When you look at all of these requirements and you say you want to have a number of independent tasks that you would like to be able to schedule across some kind of interconnect, you have to decide as a computer designer and builder what kind of tasks you are going to have. Are you going to have lightweight threads with very little context that could move very easily, although you might have to generate many of them? If you do, that puts particular constraints on the interconnect system that you have. Or are you going to have fewer heavyweight processes, which are larger-grained, which don't have to move quite as often, but which also don't put quite the strain on the interconnect? The interconnect is very costly in shared-memory machines, so you need to make the decision about what you want to do at the top level, which will affect your compiler and perhaps the constructs that you show to the
user, which in turn will affect the hardware at the bottom of the software/hardware hierarchy.
Now that I have outlined the technical requirements to build the machine, I will discuss the programmatic requirements.
There are five requirements I have identified that are important and that every project has to meet to build a massively parallel, shared-memory machine:
• You have to have a lot of good parallel software expertise to write the operating system and the kernel and the compilers, and they all have to work together.
• You have to have parallel hardware expertise. For that, you have to have hardware resources and people who understand how parallel machines work and what the costs and tradeoffs are for doing certain things in certain ways.
• You have to have teamwork. This may sound corny, but this is one of the most important points. There has got to be teamwork that is driven by end-users, people who are actually going to use the machine at the end so you have something that is usable. A good example of a lack of teamwork here would be the Floating Point Systems T-Series machine, for which there was plenty of hardware built, but the software was left out.
• You have to have commitment. These are long projects that last many years. If you don't think commitment is important, ask the people at Evans & Sutherland about commitment, for example.
• Finally, you need on the order of $50 to $100 million to solve the problems.

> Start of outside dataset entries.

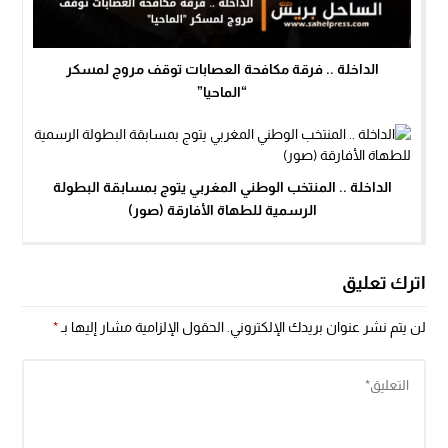
الداخلة .. فرقة مكافحة العصابات توقف مروج لمسكر
“الماحيا”
الداخلة .. المنتخب الوطني المغربي يتوج بمسابقة البطولة
الرسمية للطهاة الأفارقة (صور)
اترك تعليق
لن يتم نشر عنوان بريدك الإلكتروني.
الحقول الإلزامية مشار إليها بـ
*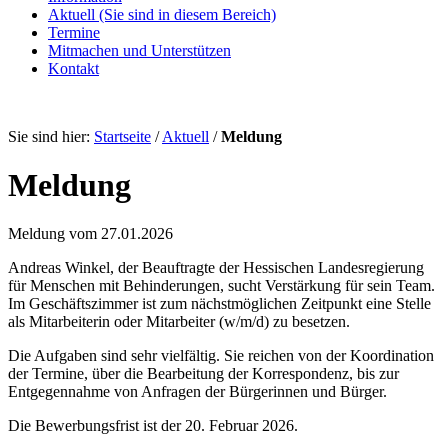
Aktuell
(Sie sind in diesem Bereich)
Termine
Mitmachen und Unterstützen
Kontakt
Sie sind hier:
Startseite
/
Aktuell
/
Meldung
Meldung
Meldung vom 27.01.2026
Andreas Winkel, der Beauftragte der Hessischen Landesregierung
für Menschen mit Behinderungen, sucht Verstärkung für sein Team.
Im Geschäftszimmer ist zum nächstmöglichen Zeitpunkt eine Stelle
als Mitarbeiterin oder Mitarbeiter (w/m/d) zu besetzen.
Die Aufgaben sind sehr vielfältig. Sie reichen von der Koordination
der Termine, über die Bearbeitung der Korrespondenz, bis zur
Entgegennahme von Anfragen der Bürgerinnen und Bürger.
Die Bewerbungsfrist ist der 20. Februar 2026.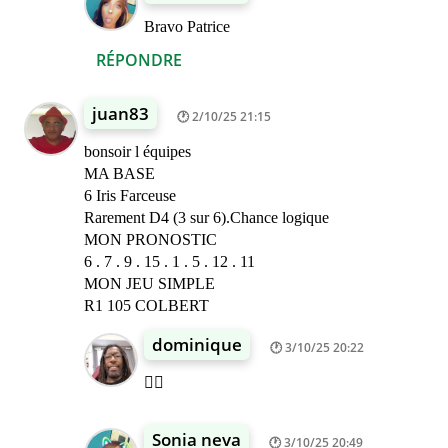
Bravo Patrice
RÉPONDRE
juan83
2/10/25 21:15
bonsoir l équipes
MA BASE
6 Iris Farceuse
Rarement D4 (3 sur 6).Chance logique
MON PRONOSTIC
6 . 7 . 9 . 15 . 1 . 5 . 12 . 11
MON JEU SIMPLE
R1 105 COLBERT
dominique
3/10/25 20:22
👍🏾
Sonia neva
3/10/25 20:49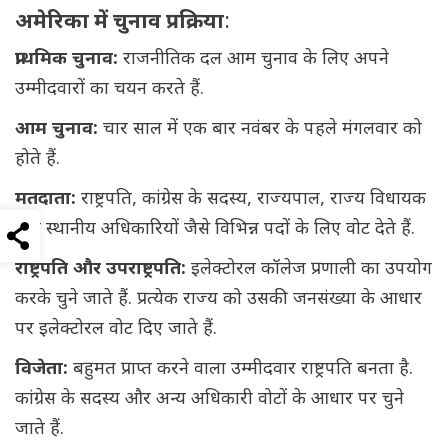
अमेरिका में चुनाव प्रक्रिया
:
प्राथमिक चुनाव:
राजनीतिक दल आम चुनाव के लिए अपने
उम्मीदवारों का चयन करते हैं.
आम चुनाव:
चार साल में एक बार नवंबर के पहले मंगलवार को
होते हैं.
मतदाता:
राष्ट्रपति, कांग्रेस के सदस्य, राज्यपाल, राज्य विधायक
और स्थानीय अधिकारियों जैसे विभिन्न पदों के लिए वोट देते हैं.
राष्ट्रपति और उपराष्ट्रपति:
इलेक्टोरल कॉलेज प्रणाली का उपयोग
करके चुने जाते हैं. प्रत्येक राज्य को उसकी जनसंख्या के आधार
पर इलेक्टोरल वोट दिए जाते हैं.
विजेता:
बहुमत प्राप्त करने वाला उम्मीदवार राष्ट्रपति बनता है.
कांग्रेस के सदस्य और अन्य अधिकारी वोटों के आधार पर चुने
जाते हैं.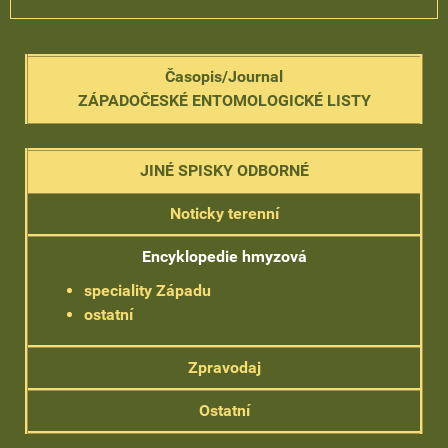
Časopis/Journal
ZÁPADOČESKÉ ENTOMOLOGICKÉ LISTY
JINÉ SPISKY ODBORNÉ
Noticky terenní
Encyklopedie hmyzová
speciality Západu
ostatní
Zpravodaj
Ostatní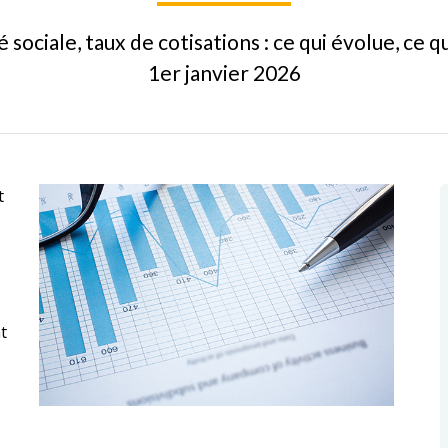
 sociale, taux de cotisations : ce qui évolue, ce qu
1er janvier 2026
t
t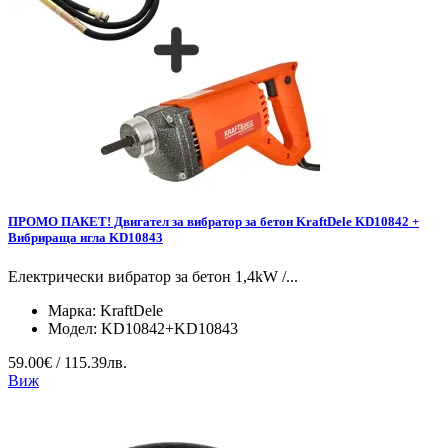
ПРОМО ПАКЕТ! Двигател за вибратор за бетон KraftDele KD10842 +
Вибрираща игла KD10843
Електрически вибратор за бетон 1,4kW /...
Марка:
KraftDele
Модел:
KD10842+KD10843
59.00€ / 115.39лв.
Виж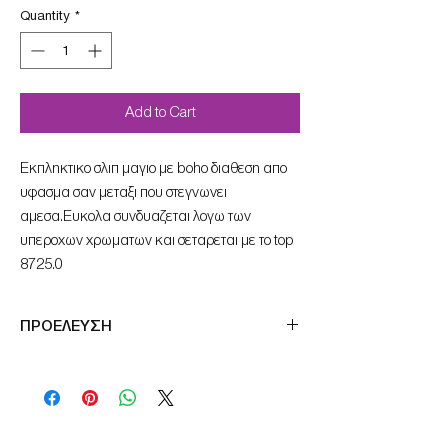
Quantity
*
Add to Cart
Εκπληκτικο σλιπ μαγιο με boho διαθεση απο
υφασμα σαν μεταξι που στεγνωνει
αμεσα.Ευκολα συνδυαζεται λογω των
υπεροχων χρωματων και σεταρεται με το top
8725.0
ΠΡΟΕΛΕΥΣΗ
Made in Germany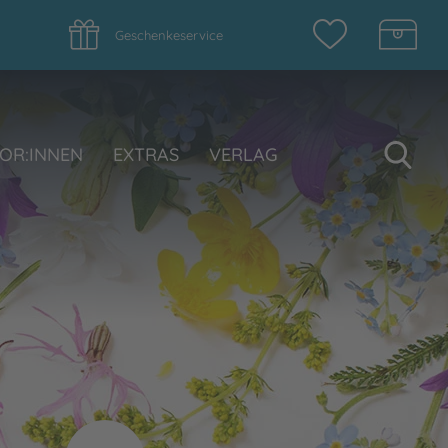
Geschenkeservice
Su
OR:INNEN
EXTRAS
VERLAG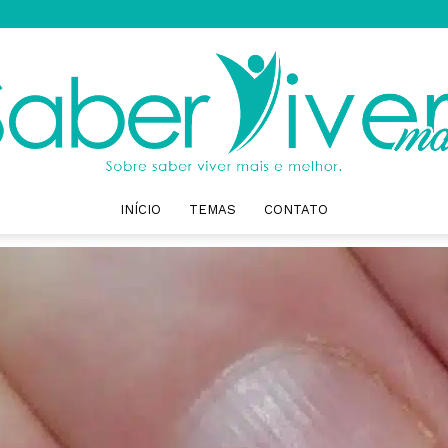
INÍCIO
TEMAS
CONTATO
Saber
Viver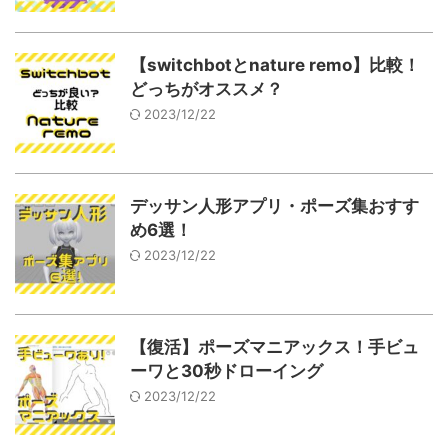
【switchbotとnature remo】比較！
どっちがオススメ？
2023/12/22
デッサン人形アプリ・ポーズ集おすす
め6選！
2023/12/22
【復活】ポーズマニアックス！手ビュ
ーワと30秒ドローイング
2023/12/22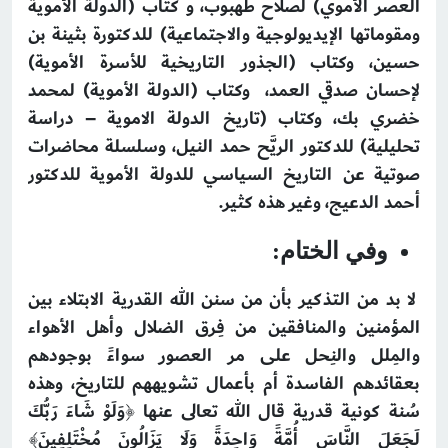
العصر الأموي) لصلاح طهبوب، و كتاب (الدولة الأموية
ومقوماتها الإيديولوجية والاجتماعية) للدكتورة بثينة بن
حسين، وكتاب (الجذور التاريخية للأسرة الأموية)
لإحسان صدقي العمد، وكتاب (الدولة الأموية) لمحمد
خضري بك، وكتاب (تاريخ الدولة الاموية – دراسة
تحليلية
) للدكتور الريَّح حمد النيل، وسلسلة محاضرات
صوتية عن التاريخ السياسي للدولة الأموية للدكتور
أحمد الدعيج، وغير هذه كثير.
وفي الختام:
لا بد من التذكير بأن من سنن الله القدرية الابتلاء بين
المؤمنين والمنافقين من فِرق الضلال وأهل الأهواء
والمِلل والنِحل على مر العصور سواءً بوجودهم
بعقائدهم الفاسدة أم بأعمال تشويههم للتاريخ، وهذه
سُنة كونية قدرية قال الله تعالى عنها ﴿وَلَوْ شَاءَ رَبُّكَ
لَجَعَلَ النَّاسَ أُمَّةً وَاحِدَةً وَلَا يَزَالُونَ مُخْتَلِفِينَ﴾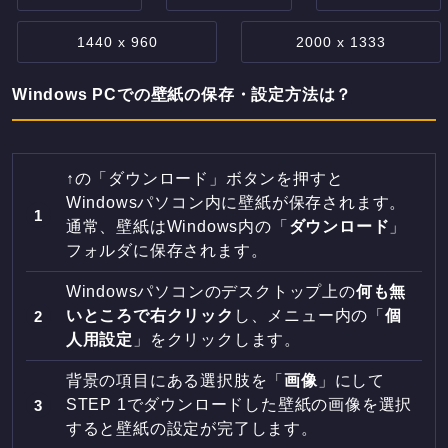
1440 x 960
2000 x 1333
Windows PCでの壁紙の保存・設定方法は？
↑の「ダウンロード」ボタンを押すと
Windowsパソコン内に壁紙が保存されます。
通常、壁紙はWindows内の「
ダウンロード
」
フォルダに保存されます。
Windowsパソコンのデスクトップ上の
何も無
いところで右クリック
し、メニュー内の「
個
人用設定
」をクリックします。
背景の項目にある選択肢を「
画像
」にして
STEP 1でダウンロードした壁紙の画像を選択
すると壁紙の設定が完了します。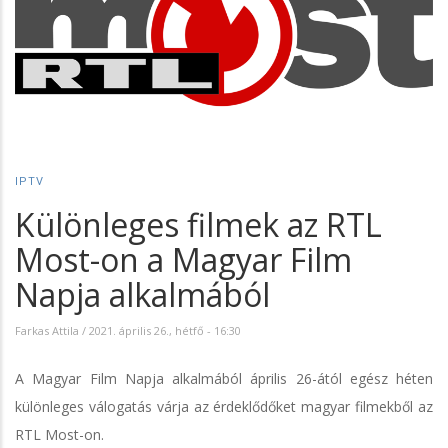
IPTV
Különleges filmek az RTL
Most-on a Magyar Film
Napja alkalmából
Farkas Attila
/
2021. április 26., hétfő - 16:30
A Magyar Film Napja alkalmából április 26-ától egész héten
különleges válogatás várja az érdeklődőket magyar filmekből az
RTL Most-on.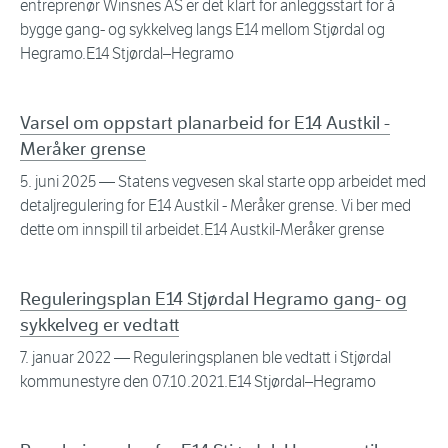
entreprenør Winsnes AS er det klart for anleggsstart for å
bygge gang- og sykkelveg langs E14 mellom Stjørdal og
Hegramo.E14 Stjørdal–Hegramo
Varsel om oppstart planarbeid for E14 Austkil -
Meråker grense
5. juni 2025
— Statens vegvesen skal starte opp arbeidet med
detaljregulering for E14 Austkil - Meråker grense. Vi ber med
dette om innspill til arbeidet.E14 Austkil-Meråker grense
Reguleringsplan E14 Stjørdal Hegramo gang- og
sykkelveg er vedtatt
7. januar 2022
— Reguleringsplanen ble vedtatt i Stjørdal
kommunestyre den 07.10.2021.E14 Stjørdal–Hegramo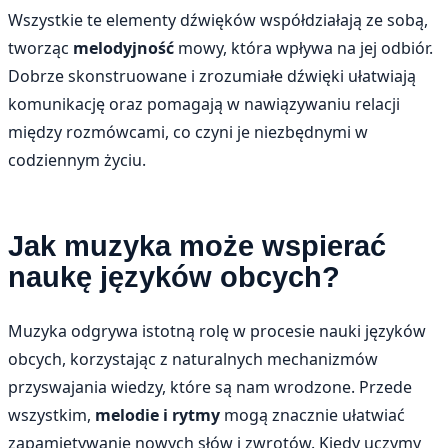
Wszystkie te elementy dźwięków współdziałają ze sobą,
tworząc
melodyjność
mowy, która wpływa na jej odbiór.
Dobrze skonstruowane i zrozumiałe dźwięki ułatwiają
komunikację oraz pomagają w nawiązywaniu relacji
między rozmówcami, co czyni je niezbędnymi w
codziennym życiu.
Jak muzyka może wspierać
naukę języków obcych?
Muzyka odgrywa istotną rolę w procesie nauki języków
obcych, korzystając z naturalnych mechanizmów
przyswajania wiedzy, które są nam wrodzone. Przede
wszystkim,
melodie i rytmy
mogą znacznie ułatwiać
zapamiętywanie nowych słów i zwrotów. Kiedy uczymy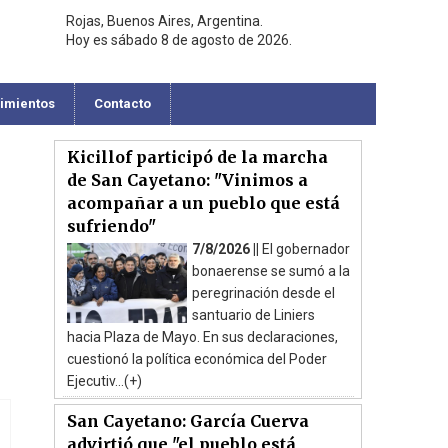
Rojas, Buenos Aires, Argentina.
Hoy es sábado 8 de agosto de 2026.
cimientos
Contacto
Kicillof participó de la marcha
de San Cayetano: "Vinimos a
acompañar a un pueblo que está
sufriendo"
7/8/2026 ||
El gobernador
bonaerense se sumó a la
peregrinación desde el
santuario de Liniers
hacia Plaza de Mayo. En sus declaraciones,
cuestionó la política económica del Poder
Ejecutiv...(+)
San Cayetano: García Cuerva
advirtió que "el pueblo está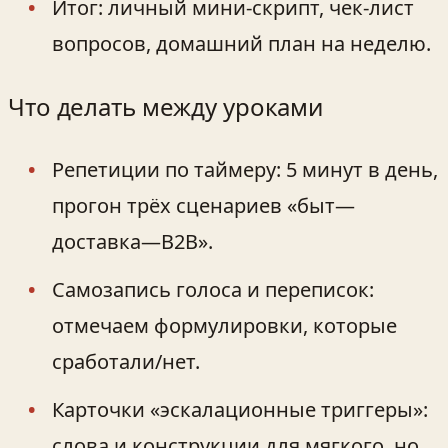
Итог: личный мини-скрипт, чек-лист
вопросов, домашний план на неделю.
Что делать между уроками
Репетиции по таймеру: 5 минут в день,
прогон трёх сценариев «быт—
доставка—B2B».
Самозапись голоса и переписок:
отмечаем формулировки, которые
сработали/нет.
Карточки «эскалационные триггеры»:
слова и конструкции для мягкого, но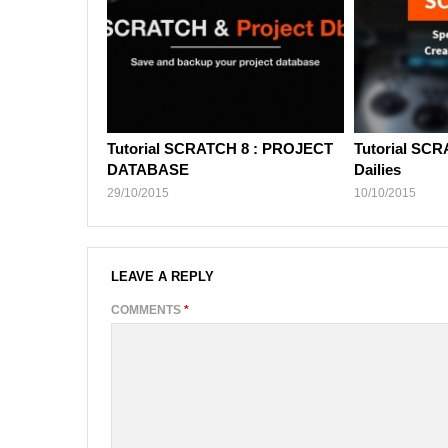
Tutorial SCRATCH 8 : PROJECT
Tutorial SCR
DATABASE
Dailies
29/10/2015
10/10/2015
LEAVE A REPLY
COMMENTS
*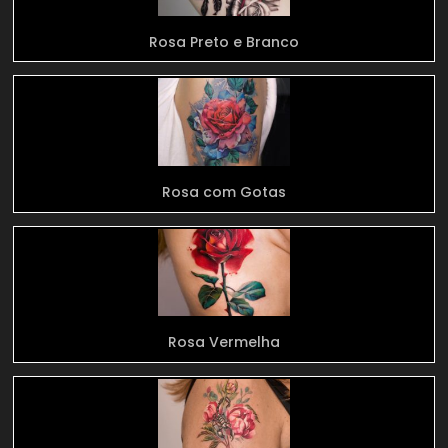
Rosa Preto e Branco
Rosa com Gotas
Rosa Vermelha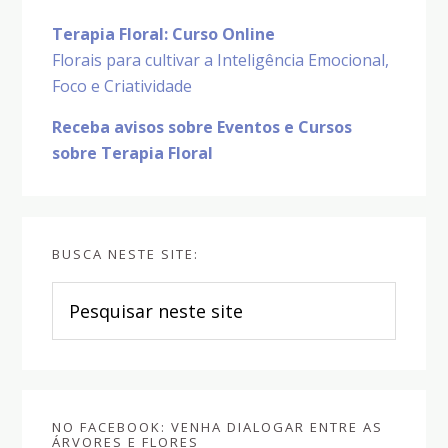
Terapia Floral: Curso Online
Florais para cultivar a Inteligência Emocional,
Foco e Criatividade
Receba avisos sobre Eventos e Cursos
sobre Terapia Floral
BUSCA NESTE SITE:
Pesquisar
neste
site
NO FACEBOOK: VENHA DIALOGAR ENTRE AS
ÁRVORES E FLORES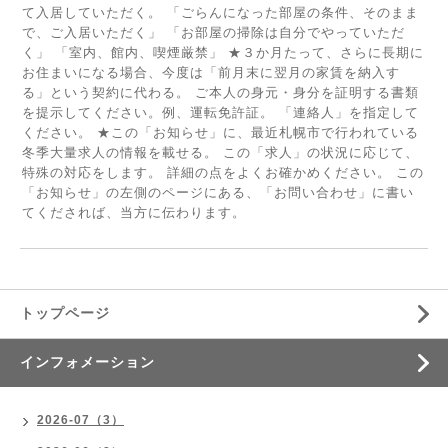
て入居していただく。 「ごらんになった部屋の条件、そのまま
で、ご入居いただく」 「お部屋の掃除は自分でやっていただ
く」 「室内、館内、喫煙厳禁」 ★３か月たって、さらに長期に
お住まいになる場合、今度は「前月末に翌月の家賃を納入す
る」という契約に代わる。 ご本人の身元・身分を証明する書類
を提示してください。例、運転免許証。 「連絡人」を指定して
ください。 ★この「お知らせ」に、最近札幌市で行われている
冬季大量求人の情報を載せる。 この「求人」の状況に応じて、
特殊の対応をします。 詳細の点をよくお確かめください。 この
「お知らせ」の左側のページにある、「お問い合わせ」に書い
てくだされば、当方に伝わります。
トップページ
インフォメーション
2026-07（3）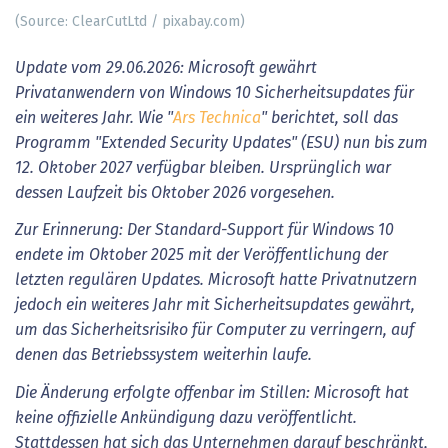
(Source: ClearCutLtd / pixabay.com)
Update vom 29.06.2026: Microsoft gewährt
Privatanwendern von Windows 10 Sicherheitsupdates für
ein weiteres Jahr. Wie "
Ars Technica
" berichtet, soll das
Programm "Extended Security Updates" (ESU) nun bis zum
12. Oktober 2027 verfügbar bleiben. Ursprünglich war
dessen Laufzeit bis Oktober 2026 vorgesehen.
Zur Erinnerung: Der Standard-Support für Windows 10
endete im Oktober 2025 mit der Veröffentlichung der
letzten regulären Updates. Microsoft hatte Privatnutzern
jedoch ein weiteres Jahr mit Sicherheitsupdates gewährt,
um das Sicherheitsrisiko für Computer zu verringern, auf
denen das Betriebssystem weiterhin laufe.
Die Änderung erfolgte offenbar im Stillen: Microsoft hat
keine offizielle Ankündigung dazu veröffentlicht.
Stattdessen hat sich das Unternehmen darauf beschränkt,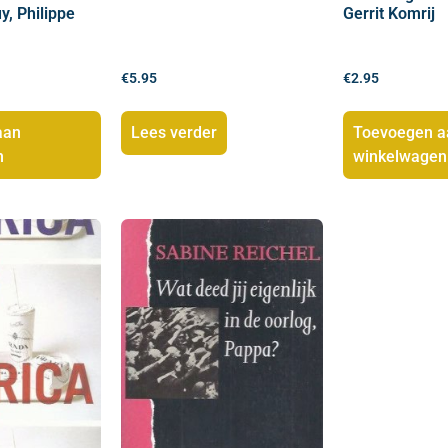
, Philippe
Gerrit Komrij
€
5.95
€
2.95
aan
Lees verder
Toevoegen a
n
winkelwagen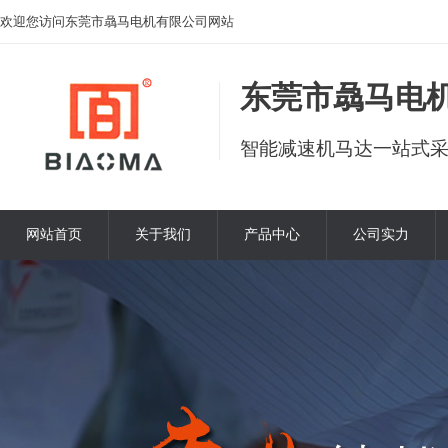
欢迎您访问东莞市骉马电机有限公司网站
东莞市骉马电
智能减速机马达一站式
网站首页
关于我们
产品中心
公司实力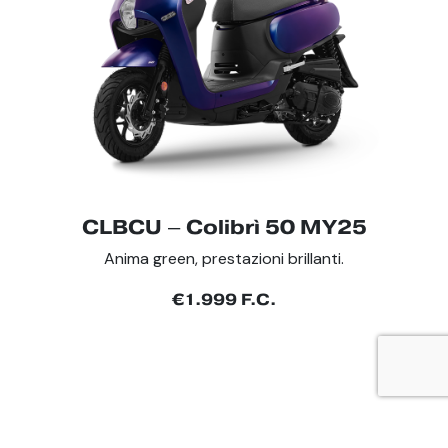
CLBCU – Colibrì 50 MY25
Anima green, prestazioni brillanti.
€1.999 F.C.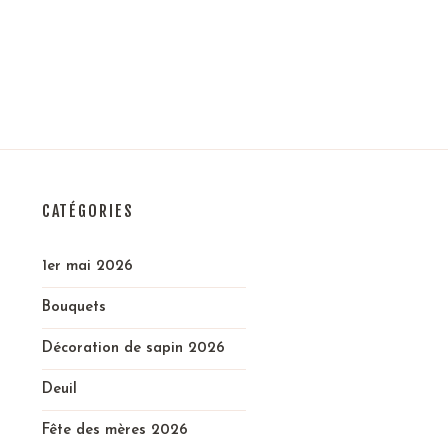
CATÉGORIES
1er mai 2026
Bouquets
Décoration de sapin 2026
Deuil
Fête des mères 2026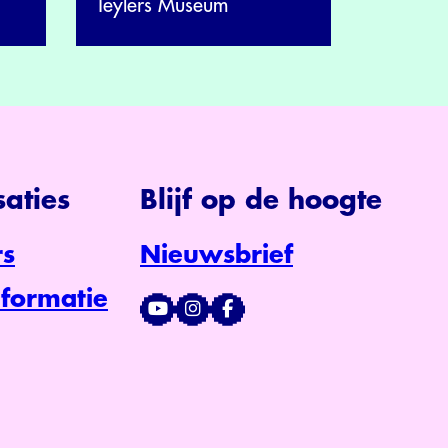
Teylers Museum
aties
Blijf op de hoogte
s
Nieuwsbrief
formatie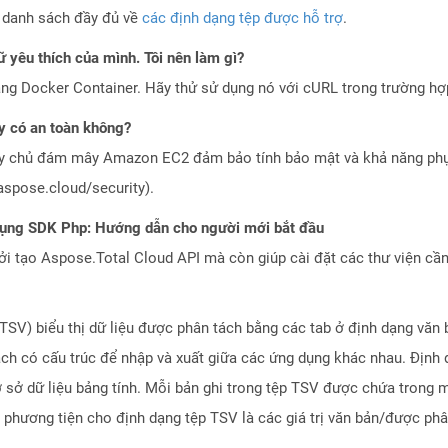
a danh sách đầy đủ về
các định dạng tệp được hỗ trợ
.
 yêu thích của mình. Tôi nên làm gì?
ng Docker Container. Hãy thử sử dụng nó với cURL trong trường h
 có an toàn không?
áy chủ đám mây Amazon EC2 đảm bảo tính bảo mật và khả năng phục
aspose.cloud/security).
dụng SDK Php: Hướng dẫn cho người mới bắt đầu
 tạo Aspose.Total Cloud API mà còn giúp cài đặt các thư viện cần 
TSV) biểu thị dữ liệu được phân tách bằng các tab ở định dạng văn b
ách có cấu trúc để nhập và xuất giữa các ứng dụng khác nhau. Định
ơ sở dữ liệu bảng tính. Mỗi bản ghi trong tệp TSV được chứa trong m
 phương tiện cho định dạng tệp TSV là các giá trị văn bản/được phâ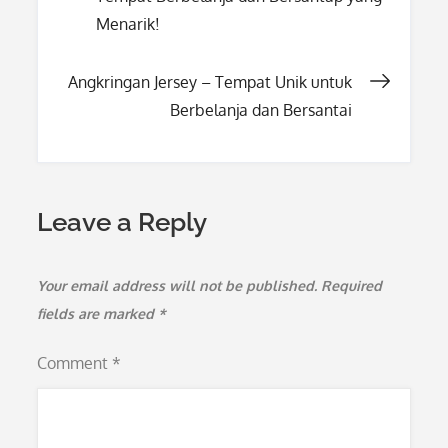
navigation
Menarik!
Angkringan Jersey – Tempat Unik untuk
Berbelanja dan Bersantai
Leave a Reply
Your email address will not be published.
Required
fields are marked
*
Comment
*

Many companies and various entities in the U.S. meet some of those five requirements, but they don't meet them all. Unless the situation changes substantially in the next few years, you probably won't see a massively parallel, shared-machine from a new entity in the U.S. It will either have to come from BBN or Myrias or the companies that are already in business.
In summary, we need to develop a somewhat standardized language implementation at the top level for shared-memory parallel processors so that we can start designing hardware and building the machines to execute that code. These hardware experiments are expensive, and in the current political and economic climate, it is not too likely that private industry is going to take on this particular challenge.